### [Collected data]
----------
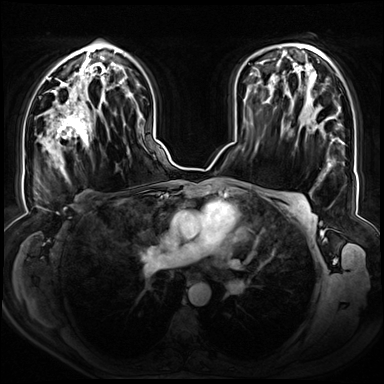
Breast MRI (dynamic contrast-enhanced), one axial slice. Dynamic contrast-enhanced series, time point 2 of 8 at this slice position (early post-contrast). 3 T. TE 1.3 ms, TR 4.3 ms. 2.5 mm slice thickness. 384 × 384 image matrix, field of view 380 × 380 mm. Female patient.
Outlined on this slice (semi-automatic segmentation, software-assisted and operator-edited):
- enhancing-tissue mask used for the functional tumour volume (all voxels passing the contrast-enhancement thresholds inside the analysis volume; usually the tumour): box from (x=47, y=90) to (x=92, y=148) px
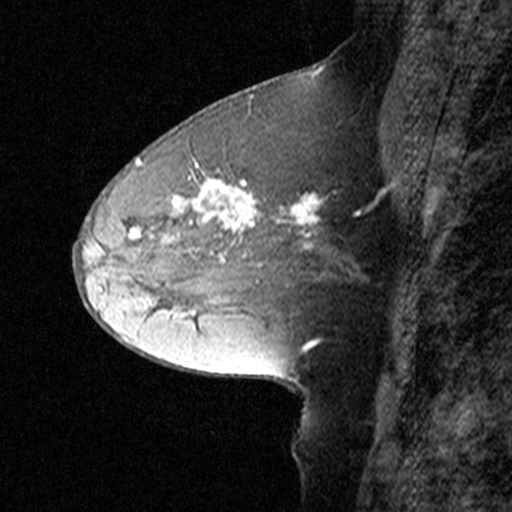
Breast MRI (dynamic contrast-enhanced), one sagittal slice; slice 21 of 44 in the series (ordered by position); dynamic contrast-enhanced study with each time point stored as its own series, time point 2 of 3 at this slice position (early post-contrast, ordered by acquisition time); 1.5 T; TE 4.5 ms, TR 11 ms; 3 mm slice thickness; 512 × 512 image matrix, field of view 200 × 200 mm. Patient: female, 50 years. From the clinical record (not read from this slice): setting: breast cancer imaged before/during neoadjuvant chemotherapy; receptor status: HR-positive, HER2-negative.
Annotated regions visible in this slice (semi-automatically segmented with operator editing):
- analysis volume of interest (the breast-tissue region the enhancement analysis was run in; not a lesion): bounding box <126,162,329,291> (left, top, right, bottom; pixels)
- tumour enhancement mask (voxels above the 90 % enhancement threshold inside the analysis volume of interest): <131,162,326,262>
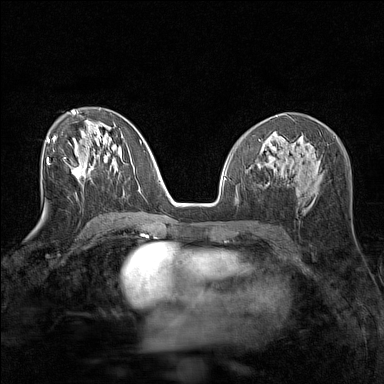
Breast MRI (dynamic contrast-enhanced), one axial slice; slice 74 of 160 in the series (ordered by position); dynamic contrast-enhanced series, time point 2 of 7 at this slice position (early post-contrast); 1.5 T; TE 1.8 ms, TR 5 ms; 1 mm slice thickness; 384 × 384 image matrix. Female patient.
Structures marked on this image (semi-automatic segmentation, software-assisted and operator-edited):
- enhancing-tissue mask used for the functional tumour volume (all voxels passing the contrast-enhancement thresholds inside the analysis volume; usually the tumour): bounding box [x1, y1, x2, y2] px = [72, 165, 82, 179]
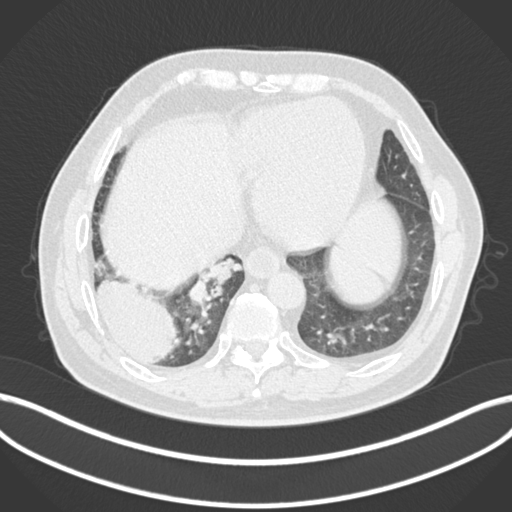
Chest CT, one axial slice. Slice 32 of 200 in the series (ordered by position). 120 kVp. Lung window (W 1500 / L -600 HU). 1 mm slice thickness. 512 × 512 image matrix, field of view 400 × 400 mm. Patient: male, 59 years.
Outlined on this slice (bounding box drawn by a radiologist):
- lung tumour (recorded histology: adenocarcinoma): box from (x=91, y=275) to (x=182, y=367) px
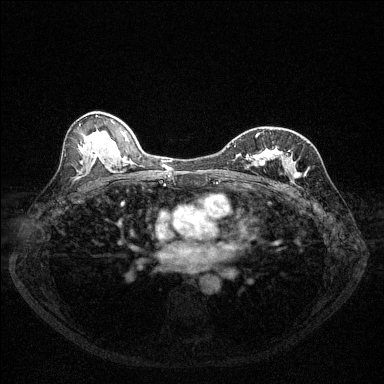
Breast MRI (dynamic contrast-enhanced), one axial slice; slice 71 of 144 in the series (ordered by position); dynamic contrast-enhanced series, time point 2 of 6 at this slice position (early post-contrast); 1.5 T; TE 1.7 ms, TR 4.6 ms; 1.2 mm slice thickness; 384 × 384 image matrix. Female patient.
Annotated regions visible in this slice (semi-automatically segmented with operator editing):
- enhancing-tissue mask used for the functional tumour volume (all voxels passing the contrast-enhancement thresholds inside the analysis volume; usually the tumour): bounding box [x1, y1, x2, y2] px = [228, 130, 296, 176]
----------
Transcribe the whole of the data exactly, minus any pictures.

Breast MRI (dynamic contrast-enhanced), one axial slice. Dynamic contrast-enhanced series, time point 2 of 8 at this slice position (early post-contrast). 3 T. TE 1.3 ms, TR 4.3 ms. 2.5 mm slice thickness. 384 × 384 image matrix, field of view 380 × 380 mm. Female patient.
Outlined on this slice (semi-automatic segmentation, software-assisted and operator-edited):
- enhancing-tissue mask used for the functional tumour volume (all voxels passing the contrast-enhancement thresholds inside the analysis volume; usually the tumour): box from (x=47, y=90) to (x=92, y=148) px
Breast MRI (dynamic contrast-enhanced), one sagittal slice; slice 21 of 44 in the series (ordered by position); dynamic contrast-enhanced study with each time point stored as its own series, time point 2 of 3 at this slice position (early post-contrast, ordered by acquisition time); 1.5 T; TE 4.5 ms, TR 11 ms; 3 mm slice thickness; 512 × 512 image matrix, field of view 200 × 200 mm. Patient: female, 50 years. From the clinical record (not read from this slice): setting: breast cancer imaged before/during neoadjuvant chemotherapy; receptor status: HR-positive, HER2-negative.
Annotated regions visible in this slice (semi-automatically segmented with operator editing):
- analysis volume of interest (the breast-tissue region the enhancement analysis was run in; not a lesion): bounding box <126,162,329,291> (left, top, right, bottom; pixels)
- tumour enhancement mask (voxels above the 90 % enhancement threshold inside the analysis volume of interest): <131,162,326,262>
Breast MRI (dynamic contrast-enhanced), one axial slice; slice 74 of 160 in the series (ordered by position); dynamic contrast-enhanced series, time point 2 of 7 at this slice position (early post-contrast); 1.5 T; TE 1.8 ms, TR 5 ms; 1 mm slice thickness; 384 × 384 image matrix. Female patient.
Structures marked on this image (semi-automatic segmentation, software-assisted and operator-edited):
- enhancing-tissue mask used for the functional tumour volume (all voxels passing the contrast-enhancement thresholds inside the analysis volume; usually the tumour): bounding box [x1, y1, x2, y2] px = [72, 165, 82, 179]
Chest CT, one axial slice. Slice 32 of 200 in the series (ordered by position). 120 kVp. Lung window (W 1500 / L -600 HU). 1 mm slice thickness. 512 × 512 image matrix, field of view 400 × 400 mm. Patient: male, 59 years.
Outlined on this slice (bounding box drawn by a radiologist):
- lung tumour (recorded histology: adenocarcinoma): box from (x=91, y=275) to (x=182, y=367) px
Breast MRI (dynamic contrast-enhanced), one axial slice; slice 71 of 144 in the series (ordered by position); dynamic contrast-enhanced series, time point 2 of 6 at this slice position (early post-contrast); 1.5 T; TE 1.7 ms, TR 4.6 ms; 1.2 mm slice thickness; 384 × 384 image matrix. Female patient.
Annotated regions visible in this slice (semi-automatically segmented with operator editing):
- enhancing-tissue mask used for the functional tumour volume (all voxels passing the contrast-enhancement thresholds inside the analysis volume; usually the tumour): bounding box [x1, y1, x2, y2] px = [228, 130, 296, 176]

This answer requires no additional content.